Plagiarism or Appropriation?

Today's BBC News Web site includes an article from the Magazine division entitled "How many national anthems are plagiarized?" The author is Alex Marshall, who has apparently written a book on the history of national anthems. Sadly, this is a case where specialization may have induced misleading myopia. Many of the acts of making music, whether it involves composing or performing, are informed by influence from the past. Sometimes the source of influence can be identified; but that does not necessarily translate into plagiarism, which carries connotations of theft. Paul Ricœur, who counts as both a literary theorist and a philosopher in my book, used to write at length on the nature and significance of appropriation; and, where making music is concerned, the idea that any evidence of appropriation should be expunged was basically a twentieth-century idea that emerged after the Second World War with a crop of composers who, in the wake of the meticulous detail in the music of Anton Webern, became what I like to call "composers of 'principles.'"

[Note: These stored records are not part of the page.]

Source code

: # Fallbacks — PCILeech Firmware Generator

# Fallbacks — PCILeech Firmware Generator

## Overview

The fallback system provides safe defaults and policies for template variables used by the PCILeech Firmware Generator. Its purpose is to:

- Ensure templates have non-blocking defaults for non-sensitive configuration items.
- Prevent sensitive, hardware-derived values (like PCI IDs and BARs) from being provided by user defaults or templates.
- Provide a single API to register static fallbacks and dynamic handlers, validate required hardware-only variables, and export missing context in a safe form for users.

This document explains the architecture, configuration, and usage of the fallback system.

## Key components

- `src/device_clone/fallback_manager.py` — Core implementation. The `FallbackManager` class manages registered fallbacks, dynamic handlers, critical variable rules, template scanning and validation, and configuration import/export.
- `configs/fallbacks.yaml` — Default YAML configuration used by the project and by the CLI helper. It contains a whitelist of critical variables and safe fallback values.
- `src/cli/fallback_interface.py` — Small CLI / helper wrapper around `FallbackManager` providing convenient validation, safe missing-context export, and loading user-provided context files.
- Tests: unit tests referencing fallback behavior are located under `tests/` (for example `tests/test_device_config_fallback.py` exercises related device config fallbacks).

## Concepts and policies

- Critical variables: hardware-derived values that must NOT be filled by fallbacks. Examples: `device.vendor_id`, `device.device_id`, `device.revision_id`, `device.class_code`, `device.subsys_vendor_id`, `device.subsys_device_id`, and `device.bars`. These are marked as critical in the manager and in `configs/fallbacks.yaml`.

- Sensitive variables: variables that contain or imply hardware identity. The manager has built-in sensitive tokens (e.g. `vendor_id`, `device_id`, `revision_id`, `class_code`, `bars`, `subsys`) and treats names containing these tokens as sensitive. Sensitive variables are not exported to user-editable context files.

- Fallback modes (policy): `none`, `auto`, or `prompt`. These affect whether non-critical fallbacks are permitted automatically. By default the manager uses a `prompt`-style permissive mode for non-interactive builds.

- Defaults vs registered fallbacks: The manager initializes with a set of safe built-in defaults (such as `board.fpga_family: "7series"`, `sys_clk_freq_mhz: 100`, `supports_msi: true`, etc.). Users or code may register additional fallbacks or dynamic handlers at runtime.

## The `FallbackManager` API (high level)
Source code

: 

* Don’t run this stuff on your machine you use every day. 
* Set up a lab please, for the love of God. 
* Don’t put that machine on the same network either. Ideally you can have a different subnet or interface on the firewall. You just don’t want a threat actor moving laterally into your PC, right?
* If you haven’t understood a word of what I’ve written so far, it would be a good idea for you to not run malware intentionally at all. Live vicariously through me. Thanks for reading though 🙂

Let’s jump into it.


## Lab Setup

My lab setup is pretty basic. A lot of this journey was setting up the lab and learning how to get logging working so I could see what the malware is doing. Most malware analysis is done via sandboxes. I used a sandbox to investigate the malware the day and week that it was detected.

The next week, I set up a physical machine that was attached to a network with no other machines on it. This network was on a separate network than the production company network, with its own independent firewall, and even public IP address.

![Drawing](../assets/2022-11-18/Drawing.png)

One of Marshall's case studies was a national anthem that could be traced back to the theme music from Animal House. The composer claimed not to have known the music. He then listened to it and immediately recognized the similarity. Nevertheless, he was vilified for his work. For my part, he reminds me of one of the most delightful episodes in Albert Schweitzer's biography of Johann Sebastian Bach. It concerns not Bach but the making of Martin Luther's first hymnal. Luther himself would play tunes for the words on a recorder, and they would be transcribed by an assistant. When someone observed that one of the tunes resembled a popular song heard out on the streets, Luther supposedly replied that the Devil could not have all the good tunes to himself! This tells us more about music for national anthems than the whole of Marshall's article.